Subjective vs. Objective 

  • Subjective: what the patient reports based on feelings, opinions, or emotions.

  • Objective: what you can observe based on facts and evidence.

  • Which one is subjective? Which one is objective?

    • A. Stomach pain

    • B. Elevated blood pressure

    • C. Nausea

    • D. Weight: 175 lb


The Medical Health History

  • Chief Complain (CC) - Symptom Characteristics:

    • Location

    • Radiation

    • Quality

    • Severity

    • Associated symptoms

    • Aggravating factors

    • Alleviating factors

    • Setting and timing

(interactive portion is on progress note)


Activities that Need to be Documented

  • Procedures

    •  Vital signs, weight, height, visual acuity, and ear irrigations.

    •  Should be documented immediately after they are performed.

    •  The following should be included:

      • Date and time

      • Type of procedure

      • Outcome

      • Patient reaction

  • Administration of Medication

    • Important responsibility of the MA

    • Information should include:

      • Date and time

      • Medication name

      • Medication lot number (if required)

      • Dosage given

      • Route of administration (for parenteral medications)

      • Injection site

      • Observations or patient reactions

  • Specimen Collection

    • Pap smears, wound cultures, nasal swabs.

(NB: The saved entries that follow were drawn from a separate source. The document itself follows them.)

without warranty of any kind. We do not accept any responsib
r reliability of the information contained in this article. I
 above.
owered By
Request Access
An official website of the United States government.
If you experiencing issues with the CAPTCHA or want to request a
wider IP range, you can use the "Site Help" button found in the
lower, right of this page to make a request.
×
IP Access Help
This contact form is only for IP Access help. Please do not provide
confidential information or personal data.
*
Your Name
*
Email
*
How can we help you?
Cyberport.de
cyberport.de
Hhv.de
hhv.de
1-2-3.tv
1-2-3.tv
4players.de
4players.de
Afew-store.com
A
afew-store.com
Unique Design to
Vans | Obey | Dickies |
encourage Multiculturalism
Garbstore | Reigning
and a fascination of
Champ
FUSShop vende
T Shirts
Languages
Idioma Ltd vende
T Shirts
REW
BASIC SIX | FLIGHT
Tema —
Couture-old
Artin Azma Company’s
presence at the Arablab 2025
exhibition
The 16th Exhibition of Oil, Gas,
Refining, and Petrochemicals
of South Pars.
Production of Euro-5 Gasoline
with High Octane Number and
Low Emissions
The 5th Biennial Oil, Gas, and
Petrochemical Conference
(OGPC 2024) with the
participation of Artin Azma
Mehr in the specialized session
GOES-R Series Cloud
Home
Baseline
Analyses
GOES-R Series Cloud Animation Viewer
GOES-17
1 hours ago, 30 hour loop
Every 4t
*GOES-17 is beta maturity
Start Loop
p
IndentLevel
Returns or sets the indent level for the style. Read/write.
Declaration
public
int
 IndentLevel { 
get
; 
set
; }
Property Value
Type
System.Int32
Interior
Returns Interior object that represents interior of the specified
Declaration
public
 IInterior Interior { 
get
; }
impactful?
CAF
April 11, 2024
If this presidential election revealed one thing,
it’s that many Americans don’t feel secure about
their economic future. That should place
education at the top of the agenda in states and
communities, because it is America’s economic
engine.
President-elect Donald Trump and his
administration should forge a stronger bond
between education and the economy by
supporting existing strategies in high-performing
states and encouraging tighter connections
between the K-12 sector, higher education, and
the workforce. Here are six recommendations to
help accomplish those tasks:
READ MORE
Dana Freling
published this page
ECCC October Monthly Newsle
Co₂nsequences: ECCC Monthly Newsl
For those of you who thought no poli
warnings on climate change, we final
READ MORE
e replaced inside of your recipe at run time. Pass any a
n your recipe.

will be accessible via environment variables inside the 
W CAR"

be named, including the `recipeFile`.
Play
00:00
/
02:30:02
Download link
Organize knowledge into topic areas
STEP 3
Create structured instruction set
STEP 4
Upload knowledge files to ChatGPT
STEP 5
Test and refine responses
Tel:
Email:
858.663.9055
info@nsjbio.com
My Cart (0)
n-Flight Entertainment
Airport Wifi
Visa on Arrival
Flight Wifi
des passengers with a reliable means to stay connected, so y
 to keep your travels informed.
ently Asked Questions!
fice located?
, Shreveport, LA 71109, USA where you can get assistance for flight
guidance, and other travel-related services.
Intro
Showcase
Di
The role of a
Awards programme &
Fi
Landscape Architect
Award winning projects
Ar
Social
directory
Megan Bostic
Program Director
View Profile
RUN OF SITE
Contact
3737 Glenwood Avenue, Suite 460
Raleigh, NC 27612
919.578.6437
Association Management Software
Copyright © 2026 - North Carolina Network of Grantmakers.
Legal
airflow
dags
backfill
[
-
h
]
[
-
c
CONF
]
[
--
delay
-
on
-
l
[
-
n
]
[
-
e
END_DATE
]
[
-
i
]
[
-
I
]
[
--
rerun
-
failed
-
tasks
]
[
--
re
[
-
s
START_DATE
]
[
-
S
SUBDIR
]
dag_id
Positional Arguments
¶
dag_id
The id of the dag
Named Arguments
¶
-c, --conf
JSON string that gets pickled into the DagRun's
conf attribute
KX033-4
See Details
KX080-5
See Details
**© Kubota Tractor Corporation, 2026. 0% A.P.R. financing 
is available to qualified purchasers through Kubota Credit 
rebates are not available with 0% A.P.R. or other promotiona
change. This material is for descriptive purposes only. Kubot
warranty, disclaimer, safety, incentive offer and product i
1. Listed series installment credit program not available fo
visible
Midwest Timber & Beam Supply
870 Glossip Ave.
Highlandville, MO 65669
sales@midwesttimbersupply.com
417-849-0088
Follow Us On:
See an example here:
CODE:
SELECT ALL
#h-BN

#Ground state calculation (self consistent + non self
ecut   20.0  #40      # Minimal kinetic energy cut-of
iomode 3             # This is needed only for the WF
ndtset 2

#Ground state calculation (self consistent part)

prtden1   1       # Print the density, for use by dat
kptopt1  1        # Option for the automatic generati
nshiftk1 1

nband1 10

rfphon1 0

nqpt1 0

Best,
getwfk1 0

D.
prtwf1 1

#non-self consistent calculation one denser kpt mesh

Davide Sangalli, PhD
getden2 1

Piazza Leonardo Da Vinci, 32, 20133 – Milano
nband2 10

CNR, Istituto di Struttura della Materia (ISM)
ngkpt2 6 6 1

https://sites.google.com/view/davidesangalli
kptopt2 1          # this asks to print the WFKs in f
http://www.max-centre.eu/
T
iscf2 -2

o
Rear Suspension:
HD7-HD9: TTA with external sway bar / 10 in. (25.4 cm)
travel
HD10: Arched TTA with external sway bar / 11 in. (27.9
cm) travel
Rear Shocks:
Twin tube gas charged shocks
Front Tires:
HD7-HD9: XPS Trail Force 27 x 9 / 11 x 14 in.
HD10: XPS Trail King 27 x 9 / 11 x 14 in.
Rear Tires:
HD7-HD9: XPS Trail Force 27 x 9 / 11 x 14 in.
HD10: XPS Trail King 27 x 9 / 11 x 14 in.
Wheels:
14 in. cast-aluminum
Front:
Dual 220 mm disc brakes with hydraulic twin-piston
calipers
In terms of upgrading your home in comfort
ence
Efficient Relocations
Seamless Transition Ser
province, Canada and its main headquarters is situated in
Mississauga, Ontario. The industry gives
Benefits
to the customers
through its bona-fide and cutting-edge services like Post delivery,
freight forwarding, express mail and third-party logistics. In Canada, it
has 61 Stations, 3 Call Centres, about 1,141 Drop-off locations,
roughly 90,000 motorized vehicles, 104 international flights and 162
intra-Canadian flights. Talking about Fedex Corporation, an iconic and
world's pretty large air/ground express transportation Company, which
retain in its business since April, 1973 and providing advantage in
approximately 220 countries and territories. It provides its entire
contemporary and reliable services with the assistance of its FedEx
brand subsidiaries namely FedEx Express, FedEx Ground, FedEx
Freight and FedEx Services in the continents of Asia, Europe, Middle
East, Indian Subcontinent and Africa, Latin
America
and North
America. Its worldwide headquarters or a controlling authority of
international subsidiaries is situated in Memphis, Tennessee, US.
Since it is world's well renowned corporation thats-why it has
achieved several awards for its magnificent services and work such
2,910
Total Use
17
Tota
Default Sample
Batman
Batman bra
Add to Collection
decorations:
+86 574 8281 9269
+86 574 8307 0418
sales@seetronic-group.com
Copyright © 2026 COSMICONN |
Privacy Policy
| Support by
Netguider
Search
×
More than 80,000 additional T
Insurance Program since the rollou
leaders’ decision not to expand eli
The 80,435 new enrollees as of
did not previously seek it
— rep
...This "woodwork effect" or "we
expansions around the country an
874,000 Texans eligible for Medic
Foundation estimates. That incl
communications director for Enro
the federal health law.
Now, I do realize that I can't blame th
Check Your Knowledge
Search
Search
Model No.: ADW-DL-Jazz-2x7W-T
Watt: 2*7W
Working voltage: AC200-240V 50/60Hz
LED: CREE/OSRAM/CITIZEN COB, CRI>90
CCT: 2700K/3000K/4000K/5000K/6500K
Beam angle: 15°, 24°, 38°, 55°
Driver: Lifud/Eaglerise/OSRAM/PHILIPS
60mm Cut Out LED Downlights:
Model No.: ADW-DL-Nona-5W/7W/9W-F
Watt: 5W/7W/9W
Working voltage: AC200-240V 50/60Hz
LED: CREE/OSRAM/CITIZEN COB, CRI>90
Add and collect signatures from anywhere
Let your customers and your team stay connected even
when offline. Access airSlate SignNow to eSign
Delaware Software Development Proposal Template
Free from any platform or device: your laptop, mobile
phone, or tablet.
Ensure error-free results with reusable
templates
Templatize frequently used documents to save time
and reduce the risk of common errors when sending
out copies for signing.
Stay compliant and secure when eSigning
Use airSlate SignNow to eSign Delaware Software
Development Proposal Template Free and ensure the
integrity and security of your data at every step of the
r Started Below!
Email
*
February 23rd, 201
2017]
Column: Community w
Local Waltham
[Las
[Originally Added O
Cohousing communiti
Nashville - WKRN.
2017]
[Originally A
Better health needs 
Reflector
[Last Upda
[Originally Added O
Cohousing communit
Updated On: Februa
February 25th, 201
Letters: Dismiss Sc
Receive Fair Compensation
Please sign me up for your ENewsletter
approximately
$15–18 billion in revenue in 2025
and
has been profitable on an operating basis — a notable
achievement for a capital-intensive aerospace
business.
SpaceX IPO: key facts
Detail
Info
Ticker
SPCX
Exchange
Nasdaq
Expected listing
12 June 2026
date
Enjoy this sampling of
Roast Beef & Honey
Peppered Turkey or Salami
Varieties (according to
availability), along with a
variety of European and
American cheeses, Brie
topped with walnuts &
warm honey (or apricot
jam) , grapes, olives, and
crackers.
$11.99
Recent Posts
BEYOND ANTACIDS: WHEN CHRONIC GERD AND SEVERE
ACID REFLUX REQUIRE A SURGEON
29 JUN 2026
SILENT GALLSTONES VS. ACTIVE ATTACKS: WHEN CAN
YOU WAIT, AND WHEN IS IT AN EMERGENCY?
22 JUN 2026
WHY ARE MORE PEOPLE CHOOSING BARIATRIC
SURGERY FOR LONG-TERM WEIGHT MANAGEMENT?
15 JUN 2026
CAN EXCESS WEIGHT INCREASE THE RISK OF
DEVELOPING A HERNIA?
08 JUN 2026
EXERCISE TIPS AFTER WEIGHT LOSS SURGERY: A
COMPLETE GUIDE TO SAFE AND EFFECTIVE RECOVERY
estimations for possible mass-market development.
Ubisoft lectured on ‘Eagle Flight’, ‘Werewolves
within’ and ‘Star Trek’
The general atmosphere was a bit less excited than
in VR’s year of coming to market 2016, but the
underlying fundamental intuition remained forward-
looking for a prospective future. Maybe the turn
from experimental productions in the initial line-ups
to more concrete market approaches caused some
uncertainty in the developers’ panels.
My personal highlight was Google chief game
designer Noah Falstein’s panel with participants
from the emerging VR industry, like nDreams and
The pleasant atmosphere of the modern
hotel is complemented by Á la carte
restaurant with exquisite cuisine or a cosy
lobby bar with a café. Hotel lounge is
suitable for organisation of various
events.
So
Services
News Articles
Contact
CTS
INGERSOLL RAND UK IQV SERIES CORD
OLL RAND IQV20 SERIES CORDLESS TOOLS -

    • Each time a specimen is collected from a patient the following should be documented:

      • Date and time

      • Type of specimen

      • Area of the body from which the specimen was obtained

  • Diagnostic Procedures and Laboratory Tests

    • All diagnostic procedures and laboratory tests ordered should be documented in the medical

    • record, this protects the provider legally.

    • If the patient declines or doesn’t complete the order it is documented in the chart.

    • The following information should be included:

      • Date and time

      • Type of procedure or test ordered

      • The scheduling date (if you made the appointment)

      • Location of the procedure or test (where is being performed)

  • Laboratory Test Results

    • Results should be document whether instructions from the provider were passed along to the

    • patient or results from a test performed in office are being entered

  • Patient Instructions

    • All instructions regarding medical care (IE: wound care, cast care, suture care) given to the patient

    • should be documented in the chart.

    • If instruction sheet is given, the patient should sign a form indicating that he/she has read and

    • understands the instructions. The form should also be signed by the MA and it should be

    • scanned or filed in the patient’s file. This protects the provider legally.

    • Other areas where the MA is responsible to document are: telephone calls, medication refills,

    • changes in medication or dosage by the provider.